In 2001 veranderde de Vlaamse afdeling van naam. Tegenwoordig staat dit bekend als Christen-Democratisch en Vlaams (CD&V). Even later veranderde ook de Franstalige afdeling van naam in Centre démocrate humaniste (Cdh), het huidige Les Engagés.
Geschiedenis
Ontstaan
Voor de Tweede Wereldoorlog bestond de Katholieke Partij. Deze partij sinds het einde van de jaren 1890 de grootste partij van het land. De katholieken stonden onder verschillende namen bekend, zoals Katholiek Verbond (1921-1936) en Katholiek Blok (1936-1945). Tijdens de oorlog moest de regering vluchten naar Bordeaux en later Londen. Na de bevrijding van België in 1944 werd besloten om de Katholieke Partij om te bouwen tot een nieuwe partij; de Christelijke Volkspartij (CVP).
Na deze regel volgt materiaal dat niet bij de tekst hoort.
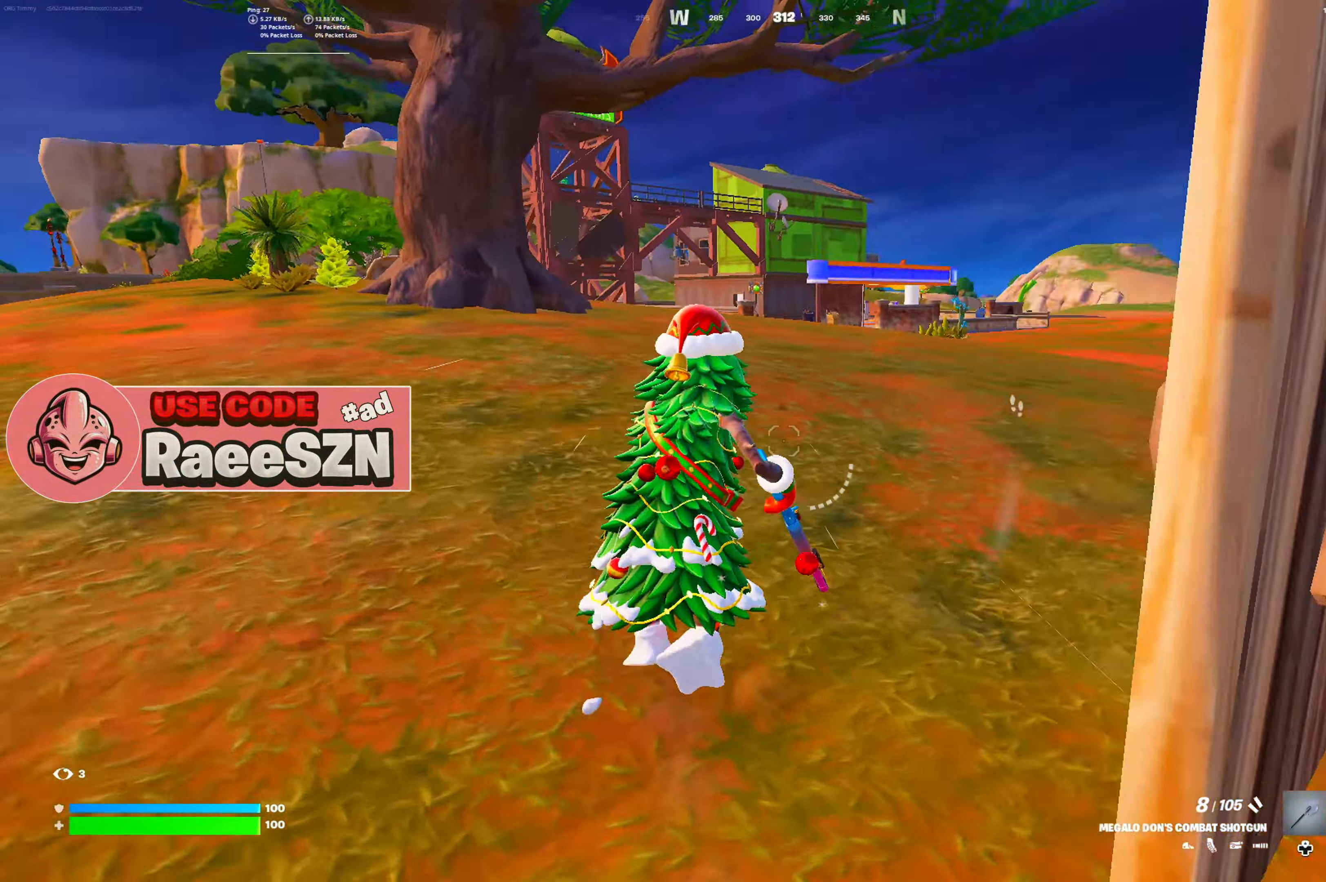
{"buttons": [], "left_stick": "up", "right_stick": "center", "button_events": [[33, "Y", "up"], [50, "DPAD_LEFT", "down"], [167, "DPAD_LEFT", "up"]]}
De CVP was een centrumpartij, terwijl de Katholieke Partij centrumrechts was. De CVP wilde hierdoor een zo groot mogelijke groep vertegenwoordigen. De christendemocratie werd de officiële ideologie van de partij. De partij haalde inspiratie uit christelijke waarden en omarmde de christelijke identiteit.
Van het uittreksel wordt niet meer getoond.